The People’s Parliament (2019) positions the bus stop, as the contemporary “Village Square” – a democratic space that is central to story-telling and knowledge dissemination in various African societies. This site-specific sculptural installation, takes the design and aesthetics of the Montréal bus stops, in conveying the sonic collages and experiences in the city of Lagos, while transforming the space into a “News stop.” The introduction of the 24-hour cable news operation on June 1, 1980 changed our relationship with information, and the news. The sound piece in the installation, which runs non-stop, references this cable news format. The newspaper prints and screenshots are installed to envelop this space, creating some sort of intimacy with the messages and turning it into a “News stop” or an “Archive stop”.

Mumu LP Vol.2: The Orchestra is a performance piece that transforms initial recordings of conversations from newspaper stands into a musical scores that are performed in collaboration with five musicians playing – the trumpet, guitar, bass clarinet, trombone, and viola. In 2016, I began making sound recordings of conversations at newspaper stands in Lagos, and started using these materials in exhibitions and projects. I made a selection of these recordings to create the piece, titled “Mumu LP Vol.1 (2018)” which is made up of 19 tracks that symbolizes the 19-year uninterrupted democratic period (1999-2018)– the longest in Nigeria’s history and reflects on the notion of “freedom of expression.”

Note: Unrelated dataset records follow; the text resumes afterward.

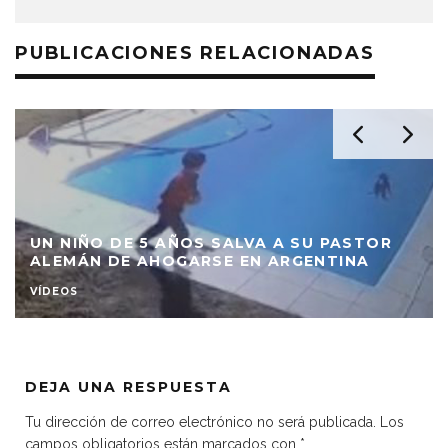
PUBLICACIONES RELACIONADAS
UN NIÑO DE 5 AÑOS SALVA A SU PASTOR
ALEMÁN DE AHOGARSE EN ARGENTINA
VÍDEOS
DEJA UNA RESPUESTA
Tu dirección de correo electrónico no será publicada.
Los
campos obligatorios están marcados con
*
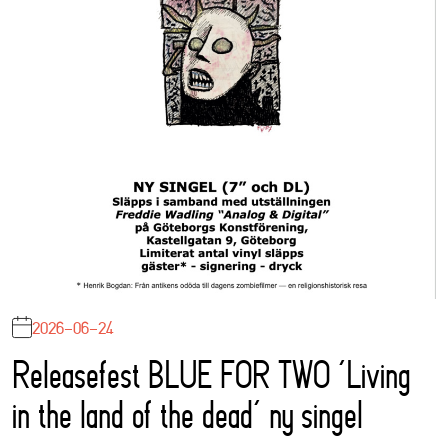
2026-06-24
Releasefest BLUE FOR TWO ‘Living
in the land of the dead’ ny singel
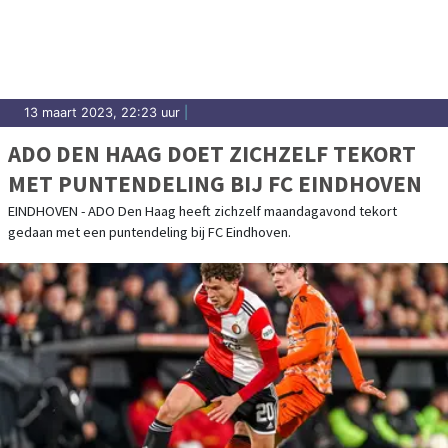
Noordwijk.
13 maart 2023, 22:23 uur
|
ADO DEN HAAG DOET ZICHZELF TEKORT
MET PUNTENDELING BIJ FC EINDHOVEN
EINDHOVEN - ADO Den Haag heeft zichzelf maandagavond tekort
gedaan met een puntendeling bij FC Eindhoven.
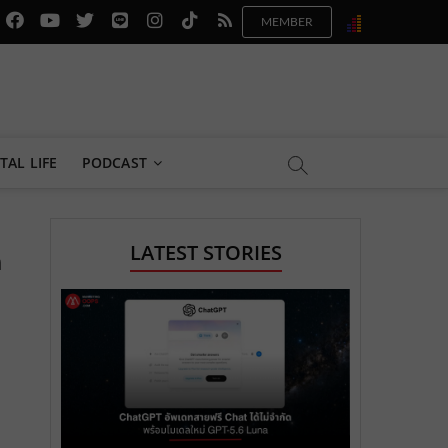
f
y
x
l
i
t
r
a
o
.
i
n
i
s
c
u
c
n
s
k
s
e
t
o
e
t
t
b
u
m
.
a
o
TAL LIFE
PODCAST
o
b
m
g
k
o
e
e
r
.
LATEST STORIES
ต
k
.
a
c
.
c
m
o
c
o
.
m
o
m
c
m
o
m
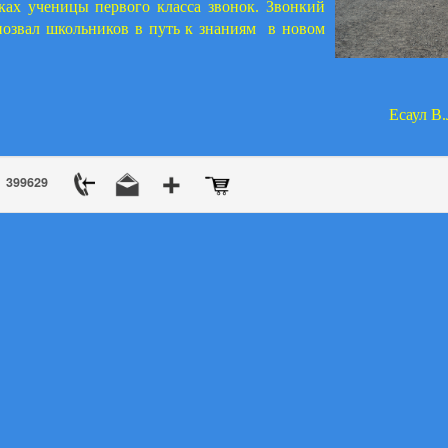
уках ученицы первого класса звонок. Звонкий
позвал школьников в путь к знаниям в новом
Есаул В
399629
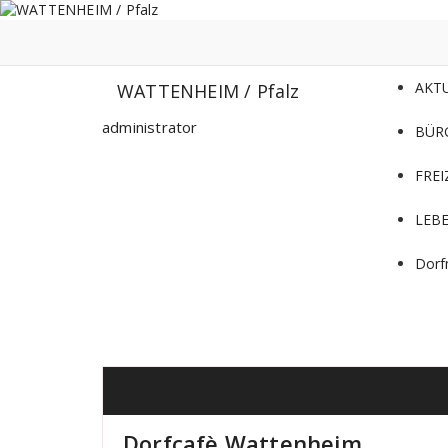
Zum
Inhalt
springen
AKT
WATTENHEIM / Pfalz
administrator
BÜR
FREI
LEB
Dorf
Dorfcafè Wattenheim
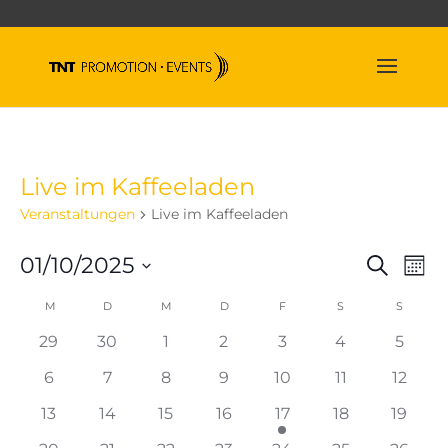
Live im Kaffeeladen
Veranstaltungen
Live im Kaffeeladen
Veran
Ve
01/10/2025
Suche
Mona
An
Suche
Datum
Na
Kalender
M
MONTAG
D
DIENSTAG
M
MITTWOCH
D
DONNERSTAG
F
FREITAG
S
SAMSTAG
und
S
SONNT
wählen.
von
Ansich
0
0
0
0
0
0
0
29
30
1
2
3
4
5
Veranstaltungen
Naviga
Veranstaltungen
Veranstaltungen
Veranstaltungen
Veranstaltungen
Veranstaltungen
Veranstaltun
Verans
0
0
0
0
0
0
0
6
7
8
9
10
11
12
Veranstaltungen
Veranstaltungen
Veranstaltungen
Veranstaltungen
Veranstaltungen
Veranstaltun
Verans
0
0
0
0
1
0
0
13
14
15
16
17
18
19
Veranstaltungen
Veranstaltungen
Veranstaltungen
Veranstaltungen
Veranstaltung
Veranstaltung
Verans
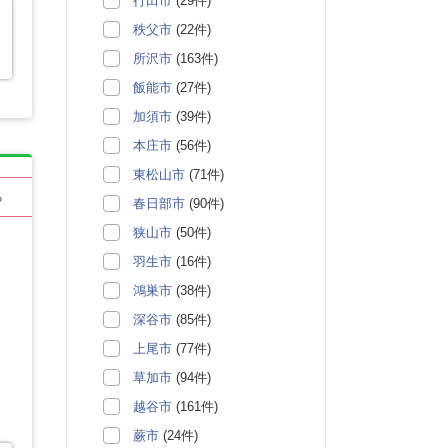
行田市
(29件)
秩父市
(22件)
所沢市
(163件)
飯能市
(27件)
加須市
(39件)
本庄市
(56件)
東松山市
(71件)
る
春日部市
(90件)
狭山市
(50件)
羽生市
(16件)
鴻巣市
(38件)
深谷市
(85件)
上尾市
(77件)
草加市
(94件)
越谷市
(161件)
蕨市
(24件)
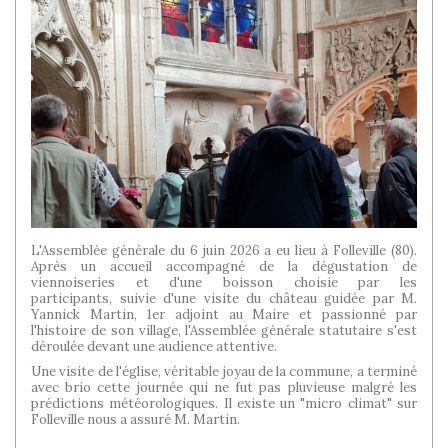
L'Assemblée générale du 6 juin 2026 a eu lieu à Folleville (80).
Après un accueil accompagné de la dégustation de
viennoiseries et d'une boisson choisie par les
participants, suivie d'une visite du château guidée par M.
Yannick Martin, 1er adjoint au Maire et passionné par
l'histoire de son village, l'Assemblée générale statutaire s'est
déroulée devant une audience attentive.
Une visite de l'église, véritable joyau de la commune, a terminé
avec brio cette journée qui ne fut pas pluvieuse malgré les
prédictions météorologiques. Il existe un "micro climat" sur
Folleville nous a assuré M. Martin.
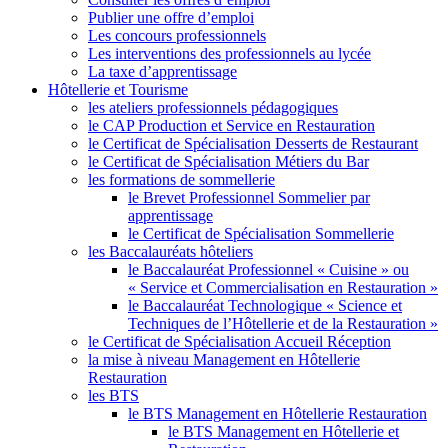
Publier une offre d’emploi
Les concours professionnels
Les interventions des professionnels au lycée
La taxe d’apprentissage
Hôtellerie et Tourisme
les ateliers professionnels pédagogiques
le CAP Production et Service en Restauration
le Certificat de Spécialisation Desserts de Restaurant
le Certificat de Spécialisation Métiers du Bar
les formations de sommellerie
le Brevet Professionnel Sommelier par
apprentissage
le Certificat de Spécialisation Sommellerie
les Baccalauréats hôteliers
le Baccalauréat Professionnel « Cuisine » ou
« Service et Commercialisation en Restauration »
le Baccalauréat Technologique « Science et
Techniques de l’Hôtellerie et de la Restauration »
le Certificat de Spécialisation Accueil Réception
la mise à niveau Management en Hôtellerie
Restauration
les BTS
le BTS Management en Hôtellerie Restauration
le BTS Management en Hôtellerie et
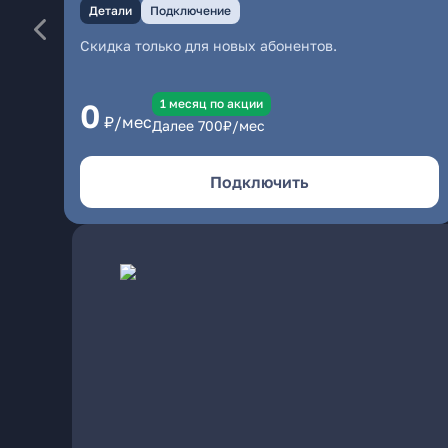
Детали
Подключение
Скидка только для новых абонентов.
1 месяц по акции
0
₽/мес
Далее
700
₽/мес
Подключить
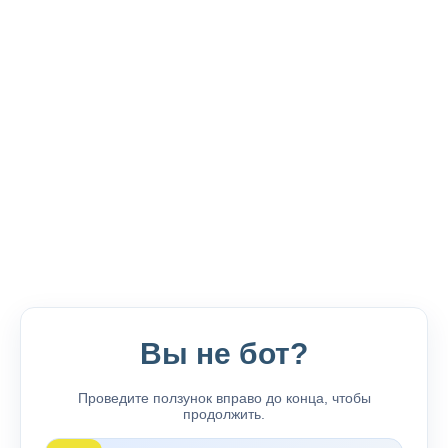
Вы не бот?
Проведите ползунок вправо до конца, чтобы
продолжить.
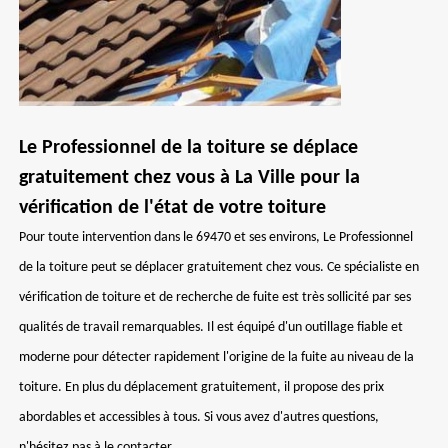
Le Professionnel de la toiture se déplace
gratuitement chez vous à La Ville pour la
vérification de l'état de votre toiture
Pour toute intervention dans le 69470 et ses environs, Le Professionnel
de la toiture peut se déplacer gratuitement chez vous. Ce spécialiste en
vérification de toiture et de recherche de fuite est très sollicité par ses
qualités de travail remarquables. Il est équipé d'un outillage fiable et
moderne pour détecter rapidement l'origine de la fuite au niveau de la
toiture. En plus du déplacement gratuitement, il propose des prix
abordables et accessibles à tous. Si vous avez d'autres questions,
n'hésitez pas à le contacter.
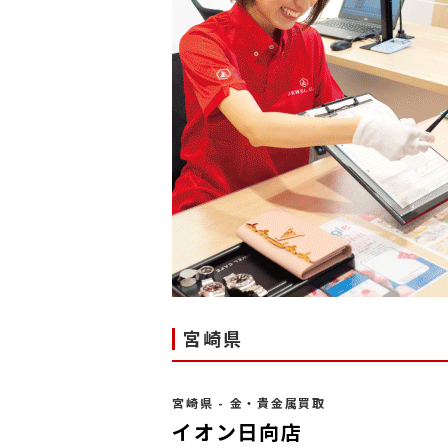
宮崎県
宮崎県 - 金・貴金属買取
イオン日向店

The notion of democracy as a utopian system for “all the world’s problems” is constantly being challenged, by recent happenings across ideological struggles, between those on the “Left,” and the “Right,” – and even those who remain in the “Middle.” Both my research, and exhibition projects, which explore these power dynamics, engages with these issues and the relationship between the “Powerful” and the “Powerless.”